Poets are known for using figurative language and for taking words out of customary contexts, so to some degree they, like politicians and pundits, are known for playing "fast and loose" (whatever that means) with the language--if for purposes different from those of the pols and the pundits. However, poets tend to work within such tight limits--often in less than one page--that they tend to examine every word. Therefore, poets can sometimes be mystified by how politicians and pundits seem not to understand a given single word.
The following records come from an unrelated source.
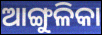
ଆଙ୍ଗୁଳିକା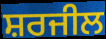
ਸ਼ਰਜੀਲ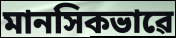
মানসিকভাৱে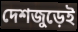
দেশজুড়েই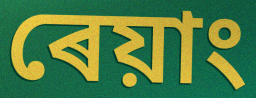
ৰেয়াং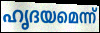
ഹൃദയമെന്ന്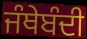
ਜੰਥੇਬੰਦੀ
For example, the new attorney general of the United States couldn't say whether water-boarding is torture. He said he would need to see whether it was listed in some policy that dubbed it "illegal" before he could give a straight answer (I am paraphrasing, of course).
Thanks to a former soldier who had water-boarding demonstrated on him and on video, everyone knows exactly what water-boarding is. It's bringing a victim close to drowning, repeatedly. What creditable definition of torture would not include such a practice? Answer: none. The new attorney general was hiding behind a prospective legal definition when the question wasn't legal in nature. The question was this: Do you think water-boarding is torture? The only correct and proper answer is this: "Of course I do," followed, if he were feeling especially frisky, by, "What, do I look like a moron?" But that question may not have been regarded as rhetorical by those interviewing him.
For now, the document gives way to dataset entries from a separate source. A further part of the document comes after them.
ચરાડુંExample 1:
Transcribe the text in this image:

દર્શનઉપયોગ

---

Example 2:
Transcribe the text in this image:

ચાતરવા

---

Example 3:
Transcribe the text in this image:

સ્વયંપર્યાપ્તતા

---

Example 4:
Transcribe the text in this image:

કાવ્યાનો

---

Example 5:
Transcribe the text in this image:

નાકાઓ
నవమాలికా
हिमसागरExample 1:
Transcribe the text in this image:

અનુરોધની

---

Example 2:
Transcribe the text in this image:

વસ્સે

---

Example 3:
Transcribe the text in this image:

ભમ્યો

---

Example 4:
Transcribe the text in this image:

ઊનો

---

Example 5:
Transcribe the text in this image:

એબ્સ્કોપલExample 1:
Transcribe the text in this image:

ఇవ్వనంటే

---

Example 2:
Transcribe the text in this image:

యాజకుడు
For another example, Dennis Kucinich admitted to having seen an unidentified object in the sky. After he admitted that, Chris Matthews, who tends to combine a smug insider's attitude with an astounding incapacity to listen (even to himself), mocked Kucinich for admitting to having seen "UFOs." A UFO is an unidentified flying object, and "flying" is in this case understood to suggest "something in the sky," so whatever object the thing is or is not, it may seem to be floating, gliding, or hovering, not literally, narrowly "flying."
"Unidentified" means "not [yet] identified." It does not mean "identified" [as an alien craft]; otherwise, the "un" wouldn't be there. "Unidentified" clearly suggests that the person simply can't identify the object--yet. During the debate, Tim Russert allowed as how only 14% of the American people "believe in UFOs." Probably what the poll and Russert mean is that 14% of the American people believe in the existence of alien space-crafts. Of those American people who understand what "unidentified" means, 100% must necessarily believe in unidentified "flying" objects--meaning they believe it's possible, even probable, that a human being might see something in the sky and not know how to identify it without more observation and/or information.
That the new attorney general couldn't say bluntly that water-boarding is torture is further evidence that our government supports practices we identify as evil when others engage in them. That alleged reporters like Matthews and Russert don't know what "unidentified" means may be evidence that aliens have taken over our mass media--aliens who left their dictionaries home.
Poets aren't perfect, but we know torture when we see it demonstrated on video, and we know what "unidentified" means.